Après avoir manqué notre coup, on a redoublé d’efforts dans le suivi de nos mauvaises herbes. On a très bien réussi avec une lourde facture qui est venu avec. C’est de là que vient le calcul du coût supplémentaire de pesticides. Résultats : ça peut gruger notre prime de départ et la faire fondre comme neige au soleil tout en augmentant nos quantités de pesticides. On a quand même continué cinq années additionnelles en essayant d’être plus efficace.
L’automne dernier, on a pris la décision difficile de prendre une année de congé de la production IP. 2023 fut une année difficile. Je dirais une des plus compliquées que j’ai vécu. La période de récolte du soya s’est faite dans des journées semi-nuageuses. Je me disais : si j’étais en IP, je ne serais pas capable de récolter! Deux tiges de maïs? Pas besoin de les contourner ou de les enlever à la main. Pas de ménage de charriots et du camion. Pas de précaution particulière pour effectuer le séchage, etc. La récolte n’était pas encore terminée que le silo prévu était plein. Beau problème. On a dû ajouter un petit silo additionnel pour tout entreposer.

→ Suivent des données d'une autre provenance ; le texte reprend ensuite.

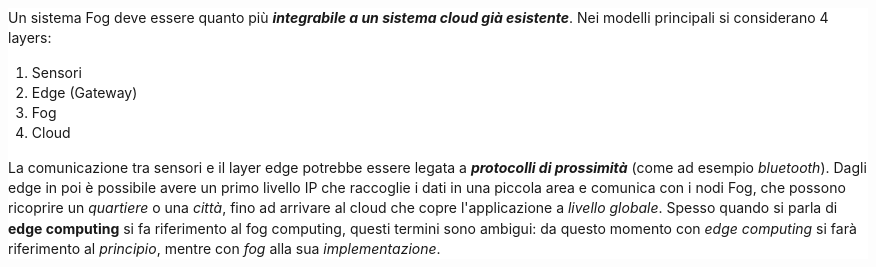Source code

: Un sistema Fog deve essere quanto più ***integrabile a un sistema cloud già esistente***. Nei modelli principali si considerano 4 layers:

1. Sensori
2. Edge (Gateway)
3. Fog
4. Cloud

La comunicazione tra sensori e il layer edge potrebbe essere legata a ***protocolli di prossimità*** (come ad esempio *bluetooth*). Dagli edge in poi è possibile avere un primo livello IP che raccoglie i dati in una piccola area e comunica con i nodi Fog, che possono ricoprire un *quartiere* o una *città*, fino ad arrivare al cloud che copre l'applicazione a *livello globale*. Spesso quando si parla di **edge computing** si fa riferimento al fog computing, questi termini sono ambigui: da questo momento con *edge computing* si farà riferimento al *principio*, mentre con *fog* alla sua *implementazione*.
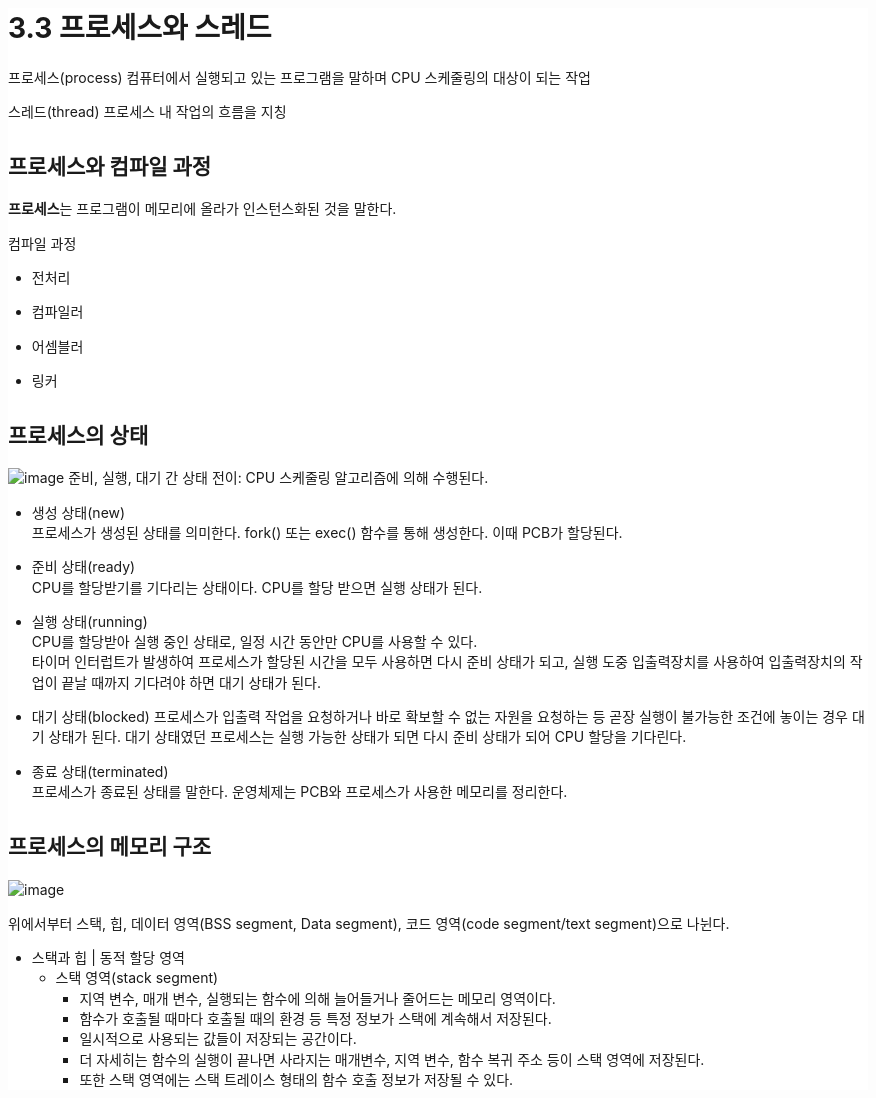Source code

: # 3.3 프로세스와 스레드

프로세스(process)
컴퓨터에서 실행되고 있는 프로그램을 말하며 CPU 스케줄링의 대상이 되는 작업

스레드(thread)
프로세스 내 작업의 흐름을 지칭

## 프로세스와 컴파일 과정
**프로세스**는 프로그램이 메모리에 올라가 인스턴스화된 것을 말한다.


컴파일 과정
- 전처리

- 컴파일러

- 어셈블러

- 링커


## 프로세스의 상태
![image](https://velog.velcdn.com/images/narangke3/post/9adc7c35-2e7c-46fb-8875-60213259a597/image.png)
준비, 실행, 대기 간 상태 전이: CPU 스케줄링 알고리즘에 의해 수행된다.

- 생성 상태(new) <br>
    프로세스가 생성된 상태를 의미한다.
    fork() 또는 exec() 함수를 통해 생성한다.
    이때 PCB가 할당된다.

- 준비 상태(ready) <br>
    CPU를 할당받기를 기다리는 상태이다.
    CPU를 할당 받으면 실행 상태가 된다.

- 실행 상태(running) <br>
    CPU를 할당받아 실행 중인 상태로, 일정 시간 동안만 CPU를 사용할 수 있다. <br>
    타이머 인터럽트가 발생하여 프로세스가 할당된 시간을 모두 사용하면 다시 준비 상태가 되고, 실행 도중 입출력장치를 사용하여 입출력장치의 작업이 끝날 때까지 기다려야 하면 대기 상태가 된다.

- 대기 상태(blocked)
    프로세스가 입출력 작업을 요청하거나 바로 확보할 수 없는 자원을 요청하는 등 곧장 실행이 불가능한 조건에 놓이는 경우 대기 상태가 된다.
    대기 상태였던 프로세스는 실행 가능한 상태가 되면 다시 준비 상태가 되어 CPU 할당을 기다린다.

- 종료 상태(terminated) <br>
    프로세스가 종료된 상태를 말한다. 운영체제는 PCB와 프로세스가 사용한 메모리를 정리한다.

## 프로세스의 메모리 구조

![image](https://blog.kakaocdn.net/dn/lKO90/btsES2rvS7a/fSkKomTeo1ZJepCJDnFl61/img.png)

위에서부터 스택, 힙, 데이터 영역(BSS segment, Data segment), 코드 영역(code segment/text segment)으로 나뉜다.

- 스택과 힙 | 동적 할당 영역<br>
    - 스택 영역(stack segment)
        - 지역 변수, 매개 변수, 실행되는 함수에 의해 늘어들거나 줄어드는 메모리 영역이다.
        - 함수가 호출될 때마다 호출될 때의 환경 등 특정 정보가 스택에 계속해서 저장된다.
        - 일시적으로 사용되는 값들이 저장되는 공간이다.
        - 더 자세히는 함수의 실행이 끝나면 사라지는 매개변수, 지역 변수, 함수 복귀 주소 등이 스택 영역에 저장된다.
        - 또한 스택 영역에는 스택 트레이스 형태의 함수 호출 정보가 저장될 수 있다.
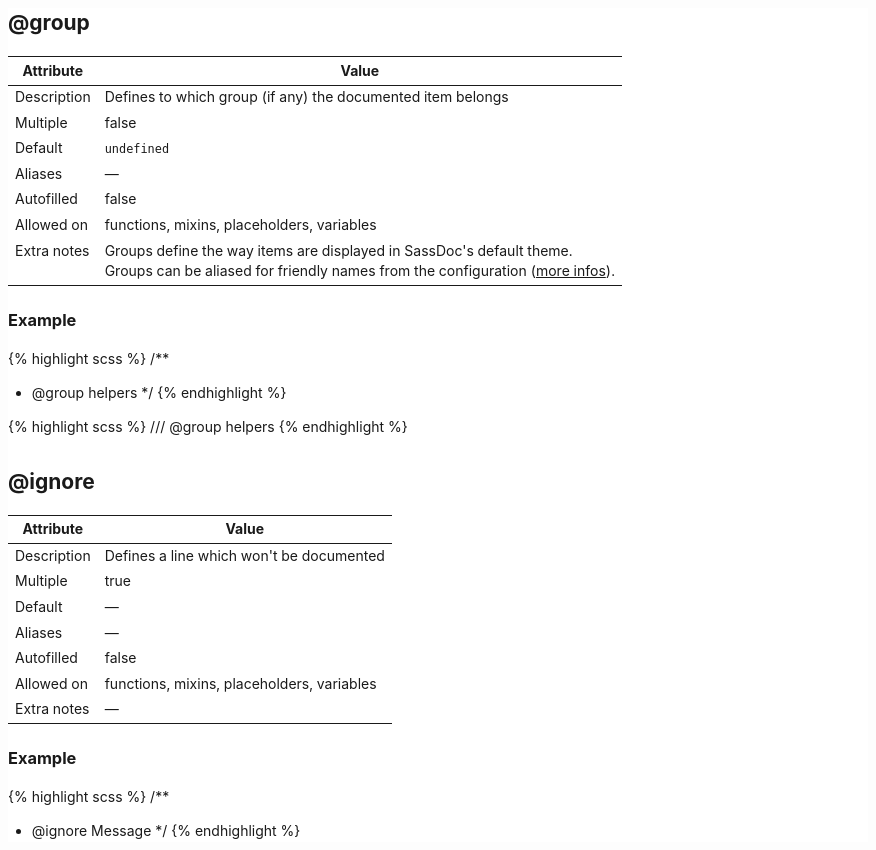 ## @group

| Attribute   | Value                                                       |
|-------------|-------------------------------------------------------------|
| Description | Defines to which group (if any) the documented item belongs |
| Multiple    | false                                                       |
| Default     | `undefined`                                                 |
| Aliases     | &mdash;                                                     |
| Autofilled  | false                                                       |
| Allowed on  | functions, mixins, placeholders, variables                  |
| Extra notes | Groups define the way items are displayed in SassDoc's default theme.<br>Groups can be aliased for friendly names from the configuration ([more infos](/configuration/#groups)). |

### Example

{% highlight scss %}
/**
 * @group helpers
 */
{% endhighlight %}

{% highlight scss %}
/// @group helpers
{% endhighlight %}

## @ignore

| Attribute   | Value                                                      |
|-------------|------------------------------------------------------------|
| Description | Defines a line which won't be documented                   |
| Multiple    | true                                                       |
| Default     | &mdash;                                                    |
| Aliases     | &mdash;                                                    |
| Autofilled  | false                                                      |
| Allowed on  | functions, mixins, placeholders, variables                 |
| Extra notes | &mdash;                                                    |

### Example

{% highlight scss %}
/**
 * @ignore Message
 */
{% endhighlight %}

Donc j’ai écrit ce texte à chaud pour vous partager mes sentiments lors de la récolte. Eh oui, je peux vous dire que j’ai senti tout un soulagement quand, pour une fois depuis longtemps, ma récolte était terminée et en sécurité avant les journées plus difficiles de l’automne. C’est notre décision à nous pour notre propre situation dans notre système de culture. Je n’ai rien à vendre et aucun intérêt à blâmer la production IP. Plusieurs personnes m’ont signalé de très bons niveaux de primes. Tant mieux! C’est ce que je souhaite. Parce que ça prend des agriculteurs d’élite pour produire de telles récoltes. On doit y retrouver le défi et la reconnaissance de nos clients. C’est une base qu’on doit retrouver pour toutes les productions de spécialité.
De notre côté, on est peut-être rendu trop vieux ou on a peut-être les nerfs trop meurtris ou usés pour continuer. Un choc post-traumatique. C’est à voir. C’est un peu comme un couple. Quand un des conjoints est déçu de sa relation et que ça traîne trop longtemps à son goût. Ce n’est pas un bouquet de fleurs et un copieux repas au restaurant qui changent les choses quand notre cœur est déjà ailleurs. Profession agriculteur.